Le Gouill S
UMR 892, Inserm, équipe 10, centre de recherche en cancérologie Nantes/Angers, 9, quai Moncousu, 44035 Nantes, France.
Rev Med Interne. 2010 Sep;31(9):615-20. doi: 10.1016/j.revmed.2009.05.016. Epub 2010 May 21.

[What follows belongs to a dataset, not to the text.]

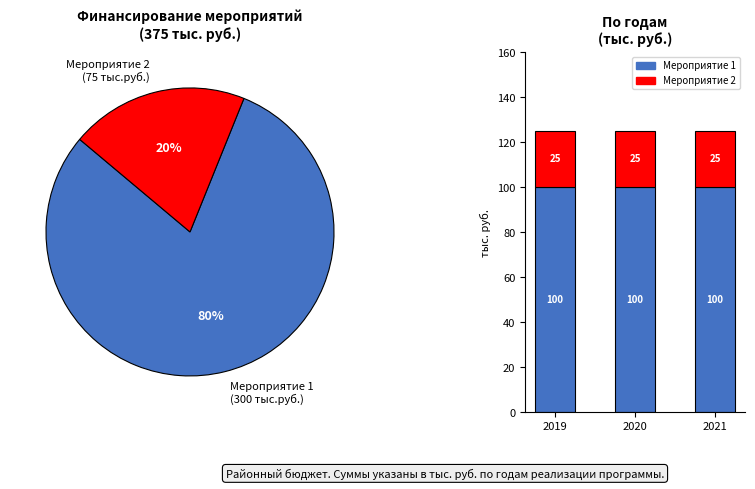

Between 2019 and 2021, which is larger?

2019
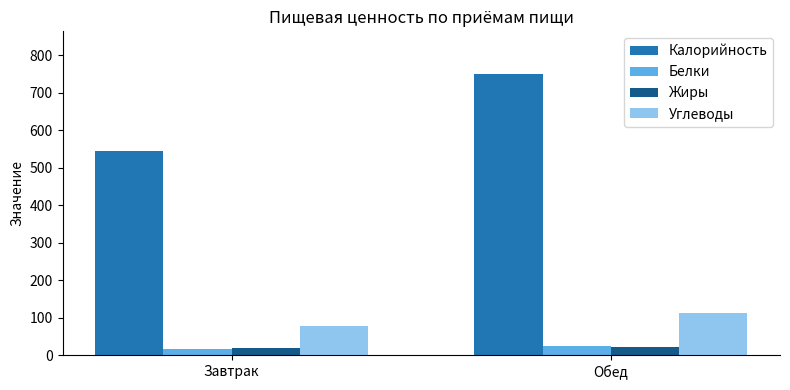

At which category is the sum across all series the highest?

Обед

Mantle cell lymphoma (MCL) is a rare non-Hodgkin lymphoma (NHL) entity. The translocation between chromosomes 11 and 14 is the cytogenetics hallmark of MCL. This translocation leads to the dysregulation of the CCDN1 gene, and overexpression of cyclin D1 which promotes cell cycling. Despite a classical phenotype (CD19+, CD20+, CD5+, CCND1+, CD10-, CD23-, Bcl-2+, Ig at the membrane, mainly IgM), MCL is not a homogeneous disease and several cytological, phenotypic, cytogenetic and clinical variants have been described. MCL represents 5 % of NHLs with its incidence constantly increasing over the last years. Median age at diagnosis is 68 years. Stage III-IV disease is observed in more than 80 % of patients at presentation, with intestinal and bone marrow being the most frequently involved organs, while the spleen is enlarged in half of cases. Intensive strategies including high-dose chemotherapy, followed by autologous stem cell transplantation have significantly improved the outcome of MCL patients. Median overall survival rate increased from 3 to 5 years during the last decade. At present, induction chemotherapy followed by high-dose chemotherapy and autologous stem cell transplantation is the standard regimen in younger patients. However, most of MCL patients will experience relapse. Thus, close monitoring of minimal residual disease (currently under evaluation) may represent a valuable tool for assessment of disease response during follow-up. Future innovative therapies that are being presently investigated in prospective trials include transduction pathways inhibitors, proteasome inhibitors, pro-apoptotic molecules, immunotherapy and/or radiolabeled immunotherapy, and will likely open a new era for targeted therapies in MCL.
套细胞淋巴瘤(MCL)是一种罕见的非霍奇金淋巴瘤(NHL)。11号和14号染色体之间的易位是MCL的细胞遗传学特征。这种易位导致CCDN1基因失调,细胞周期蛋白D1过度表达,从而促进细胞周期。尽管具有经典表型(CD19 +、CD20 +、CD5 +、CCND1 +、CD10 -、CD23 -、Bcl - 2 +、膜表面有免疫球蛋白,主要为IgM),但MCL并非一种同质疾病,已有多种细胞学、表型、细胞遗传学和临床变异被描述。MCL占NHL的5%,其发病率在过去几年持续上升。诊断时的中位年龄为68岁。超过80%的患者初诊时为III - IV期疾病,肠道和骨髓是最常受累的器官,半数病例脾脏肿大。包括大剂量化疗后进行自体干细胞移植的强化治疗策略显著改善了MCL患者的预后。在过去十年中,中位总生存率从3年提高到了5年。目前,诱导化疗后进行大剂量化疗和自体干细胞移植是年轻患者的标准治疗方案。然而,大多数MCL患者会复发。因此,密切监测微小残留病(目前正在评估中)可能是随访期间评估疾病反应的一项有价值的工具。目前在前瞻性试验中正在研究的未来创新疗法包括转导通路抑制剂、蛋白酶体抑制剂、促凋亡分子、免疫疗法和/或放射性标记免疫疗法,可能会为MCL的靶向治疗开启一个新时代。